Centrifugal Barrier and Super-Keplerian Rotation in Protostellar Disk Formation

TL;DR

This study uses hydrodynamic simulations to investigate the formation of protostellar disks, challenging the traditional concept of the centrifugal barrier by showing super-Keplerian rotation can occur without envelope deceleration.

Contribution

The paper demonstrates through simulations that super-Keplerian regions can form in protostellar disks due to angular momentum transport, not just centrifugal deceleration, revising the classic centrifugal barrier model.

Findings

Super-Keplerian regions can exist with high viscosity.

Envelope material is not decelerated solely by centrifugal force.

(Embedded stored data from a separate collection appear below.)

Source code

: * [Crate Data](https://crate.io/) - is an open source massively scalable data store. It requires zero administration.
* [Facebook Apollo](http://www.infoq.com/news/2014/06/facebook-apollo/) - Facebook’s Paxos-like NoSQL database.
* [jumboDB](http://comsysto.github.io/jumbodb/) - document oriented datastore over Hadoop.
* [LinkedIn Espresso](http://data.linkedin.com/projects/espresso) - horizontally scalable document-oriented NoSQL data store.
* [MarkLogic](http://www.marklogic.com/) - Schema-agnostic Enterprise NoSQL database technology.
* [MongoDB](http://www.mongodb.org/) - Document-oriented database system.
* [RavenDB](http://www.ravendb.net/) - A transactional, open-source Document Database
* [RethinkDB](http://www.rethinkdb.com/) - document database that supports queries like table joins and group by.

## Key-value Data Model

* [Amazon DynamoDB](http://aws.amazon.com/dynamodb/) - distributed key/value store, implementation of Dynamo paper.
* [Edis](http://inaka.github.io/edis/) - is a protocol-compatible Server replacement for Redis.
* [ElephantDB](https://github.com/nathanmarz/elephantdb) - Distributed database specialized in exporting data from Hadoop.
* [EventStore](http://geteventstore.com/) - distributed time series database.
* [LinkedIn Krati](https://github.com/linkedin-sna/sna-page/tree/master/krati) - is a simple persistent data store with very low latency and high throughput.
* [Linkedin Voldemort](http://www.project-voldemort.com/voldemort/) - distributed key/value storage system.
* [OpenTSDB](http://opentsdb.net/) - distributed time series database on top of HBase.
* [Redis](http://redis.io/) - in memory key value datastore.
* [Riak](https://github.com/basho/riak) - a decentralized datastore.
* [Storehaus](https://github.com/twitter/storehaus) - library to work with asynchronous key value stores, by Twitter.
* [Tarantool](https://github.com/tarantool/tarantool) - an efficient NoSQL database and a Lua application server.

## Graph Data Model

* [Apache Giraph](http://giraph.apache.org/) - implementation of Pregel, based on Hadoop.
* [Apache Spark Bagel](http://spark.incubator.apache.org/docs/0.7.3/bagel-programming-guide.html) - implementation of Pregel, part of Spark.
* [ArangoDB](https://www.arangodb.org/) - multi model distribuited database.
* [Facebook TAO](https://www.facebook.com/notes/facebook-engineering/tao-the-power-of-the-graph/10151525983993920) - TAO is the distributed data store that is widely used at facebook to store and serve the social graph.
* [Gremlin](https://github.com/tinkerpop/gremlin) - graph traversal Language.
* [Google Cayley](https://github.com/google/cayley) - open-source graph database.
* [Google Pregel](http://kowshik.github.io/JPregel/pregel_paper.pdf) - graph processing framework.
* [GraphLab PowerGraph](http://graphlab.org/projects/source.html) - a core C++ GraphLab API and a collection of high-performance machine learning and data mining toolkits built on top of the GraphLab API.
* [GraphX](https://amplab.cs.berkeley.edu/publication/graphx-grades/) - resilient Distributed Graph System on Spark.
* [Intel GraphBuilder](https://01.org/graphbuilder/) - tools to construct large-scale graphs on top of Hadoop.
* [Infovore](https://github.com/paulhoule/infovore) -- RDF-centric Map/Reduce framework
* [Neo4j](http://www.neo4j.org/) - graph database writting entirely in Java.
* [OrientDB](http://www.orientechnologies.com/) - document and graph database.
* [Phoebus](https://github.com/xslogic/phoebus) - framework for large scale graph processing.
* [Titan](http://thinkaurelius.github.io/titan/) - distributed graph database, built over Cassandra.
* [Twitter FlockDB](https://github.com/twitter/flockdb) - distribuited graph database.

Classic centrifugal barrier concept is not supported by simulations.

Abstract

With the advent of ALMA, it is now possible to observationally constrain how disks form around deeply embedded protostars. In particular, the recent ALMA C3H2 line observations of the nearby protostar L1527 have been interpreted as evidence for the so-called "centrifugal barrier," where the protostellar envelope infall is gradually decelerated to a stop by the centrifugal force in a region of super-Keplerian rotation. To test the concept of centrifugal barrier, which was originally based on angular momentum conserving-collapse of a rotating test particle around a fixed point mass, we carry out simple axisymmetric hydrodynamic simulations of protostellar disk formation including a minimum set of ingredients: self-gravity, rotation, and a prescribed viscosity that enables the disk to accrete. We find that a super-Keplerian region can indeed exist when the viscosity is relatively large but, unlike the classic picture of centrifugal barrier, the infalling envelope material is not decelerated solely by the centrifugal force. The region has more specific angular momentum than its surrounding envelope material, which points to an origin in outward angular momentum transport in the disk (subject to the constraint of disk expansion by the infalling envelope), rather than the spin-up of the envelope material envisioned in the classic picture as it falls closer to the center in order to conserve angular momentum. For smaller viscosities, the super-Keplerian rotation is weaker or non-existing. We conclude that, despite the existence of super-Keplerian rotation in some parameter regime, the classic picture of centrifugal barrier is not supported by our simulations.